Start of RECORDS PROVIDED
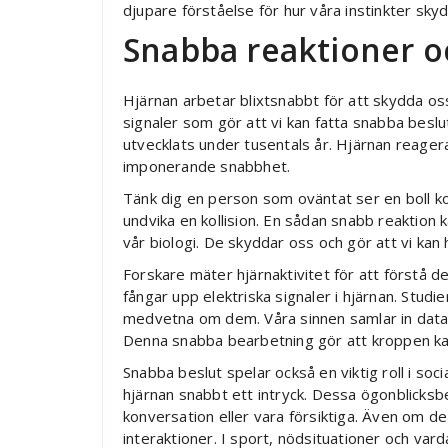
djupare förståelse för hur våra instinkter sky
Snabba reaktioner o
Hjärnan arbetar blixtsnabbt för att skydda oss 
signaler som gör att vi kan fatta snabba besl
utvecklats under tusentals år. Hjärnan reagera
imponerande snabbhet.
Tänk dig en person som oväntat ser en boll k
undvika en kollision. En sådan snabb reaktion 
vår biologi. De skyddar oss och gör att vi kan
Forskare mäter hjärnaktivitet för att förstå
fångar upp elektriska signaler i hjärnan. Studi
medvetna om dem. Våra sinnen samlar in data
Denna snabba bearbetning gör att kroppen ka
Snabba beslut spelar också en viktig roll i s
hjärnan snabbt ett intryck. Dessa ögonblicksbe
konversation eller vara försiktiga. Även om de 
interaktioner. I sport, nödsituationer och var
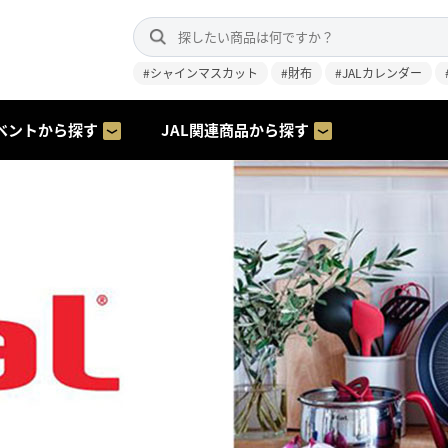
#シャインマスカット
#財布
#JALカレンダー
ベントから探す
JAL関連商品から探す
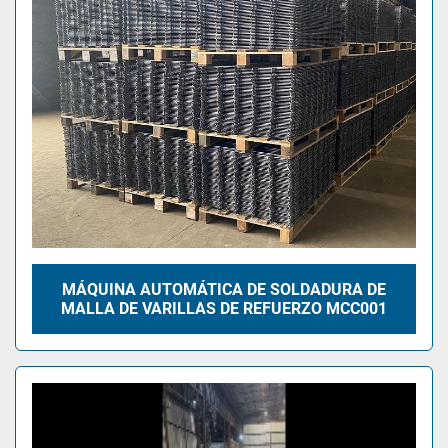
MÁQUINA AUTOMÁTICA DE SOLDADURA DE
MALLA DE VARILLAS DE REFUERZO MCC001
End of RECORDS PROVIDED
- **WHAT YOU ARE ASKED TO DO**: Please reproduce exactly, and nothing more, the lines from the one containing "hjärnan snabbt ett" through the last line of the entries, both included; pictures stay out.

- **RESULT FOR THIS TASK**:
hjärnan snabbt ett intryck. Dessa ögonblicksbe
konversation eller vara försiktiga. Även om de 
interaktioner. I sport, nödsituationer och var
#シャインマスカット
#財布
#JALカレンダー
ベントから探す
JAL関連商品から探す
MÁQUINA AUTOMÁTICA DE SOLDADURA DE
MALLA DE VARILLAS DE REFUERZO MCC001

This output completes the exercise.